→ Task instructions
Copy every text line of all the items below word for word, and leave the pictures out of your answer.

[[ Supplied information, beginning ]]

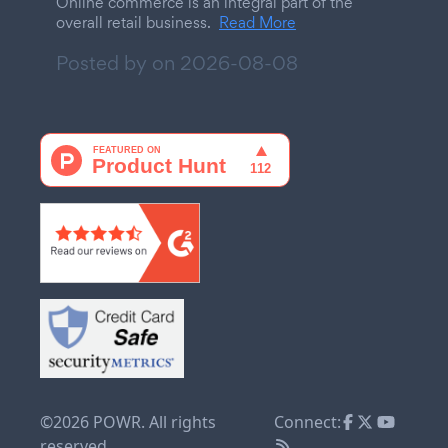
Online commerce is an integral part of the
overall retail business.
Read More
Posted by on
2026-08-08
©2026 POWR. All rights
Connect:
reserved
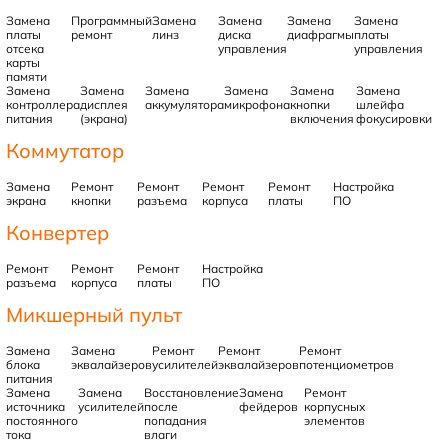
Замена
Программный
Замена
Замена
Замена
Замена
платы
ремонт
линз
диска
диафрагмы
платы
отсека
управления
управления
карты
памяти
Замена
Замена
Замена
Замена
Замена
Замена
контроллера
дисплея
аккумулятора
микрофона
кнопки
шлейфа
питания
(экрана)
включения
фокусировки
Коммутатор
Замена
Ремонт
Ремонт
Ремонт
Ремонт
Настройка
экрана
кнопки
разъема
корпуса
платы
ПО
Конвертер
Ремонт
Ремонт
Ремонт
Настройка
разъема
корпуса
платы
ПО
Микшерный пульт
Замена
Замена
Ремонт
Ремонт
Ремонт
блока
эквалайзеров
усилителей
эквалайзеров
потенциометров
питания
Замена
Замена
Восстановление
Замена
Ремонт
источника
усилителей
после
фейдеров
корпусных
постоянного
попадания
элементов
тока
влаги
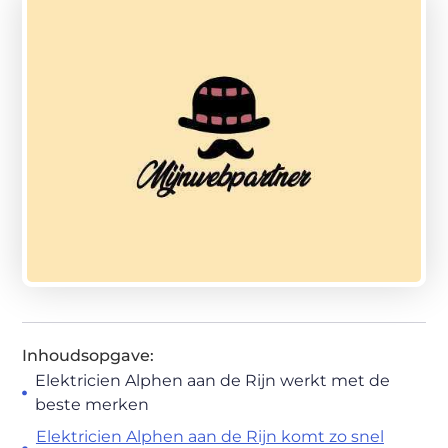
Inhoudsopgave:
Elektricien Alphen aan de Rijn werkt met de
beste merken
Elektricien Alphen aan de Rijn komt zo snel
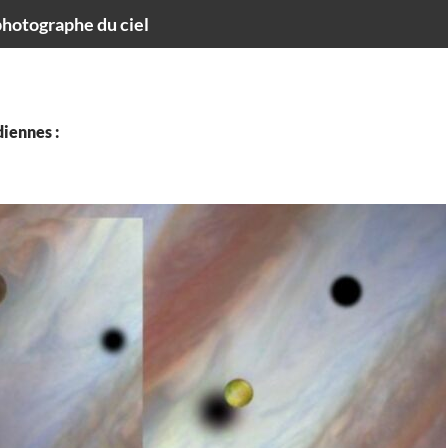
hotographe du ciel
iennes :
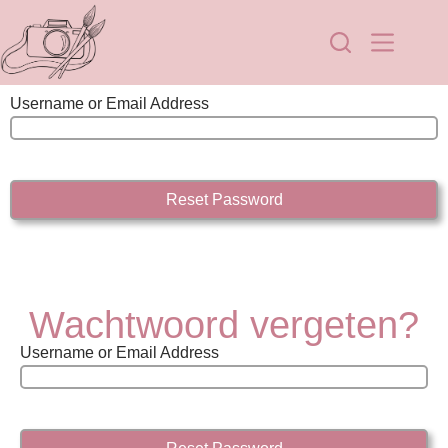
Username or Email Address
Wachtwoord vergeten?
Username or Email Address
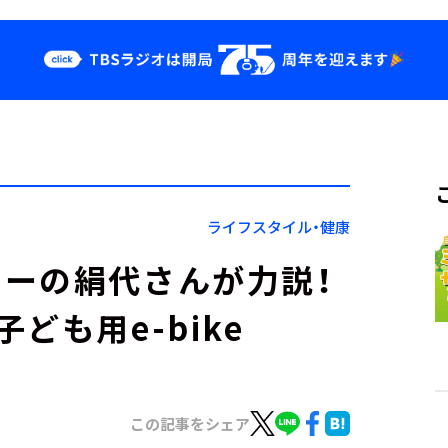
クス
イベント・グッ
ズ
st
YouTube
せ
会社情報
ライフスタイル・健康
ーの絹代さんが力説！
ども用e-bike
この記事をシェア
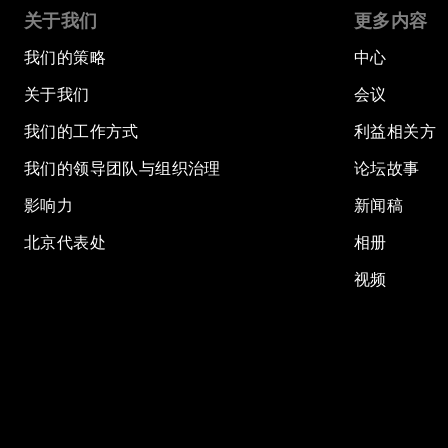
关于我们
更多内容
我们的策略
中心
关于我们
会议
我们的工作方式
利益相关方
我们的领导团队与组织治理
论坛故事
影响力
新闻稿
北京代表处
相册
视频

[[ Supplied information, end ]]

→ Output
Online commerce is an integral part of the
overall retail business.
Read More
Posted by on
2026-08-08
©2026 POWR. All rights
Connect:
reserved
Замена
Программный
Замена
Замена
Замена
Замена
платы
ремонт
линз
диска
диафрагмы
платы
отсека
управления
управления
карты
памяти
Замена
Замена
Замена
Замена
Замена
Замена
контроллера
дисплея
аккумулятора
микрофона
кнопки
шлейфа
питания
(экрана)
включения
фокусировки
Коммутатор
Замена
Ремонт
Ремонт
Ремонт
Ремонт
Настройка
экрана
кнопки
разъема
корпуса
платы
ПО
Конвертер
Ремонт
Ремонт
Ремонт
Настройка
разъема
корпуса
платы
ПО
Микшерный пульт
Замена
Замена
Ремонт
Ремонт
Ремонт
блока
эквалайзеров
усилителей
эквалайзеров
потенциометров
питания
Замена
Замена
Восстановление
Замена
Ремонт
источника
усилителей
после
фейдеров
корпусных
постоянного
попадания
элементов
тока
влаги
Inhoudsopgave:
Elektricien Alphen aan de Rijn werkt met de
beste merken
Elektricien Alphen aan de Rijn komt zo snel
hotographe du ciel
iennes :
Username or Email Address
Wachtwoord vergeten?
Username or Email Address
クス
イベント・グッ
ズ
st
YouTube
せ
会社情報
ライフスタイル・健康
ーの絹代さんが力説！
ども用e-bike
この記事をシェア
关于我们
更多内容
我们的策略
中心
关于我们
会议
我们的工作方式
利益相关方
我们的领导团队与组织治理
论坛故事
影响力
新闻稿
北京代表处
相册
视频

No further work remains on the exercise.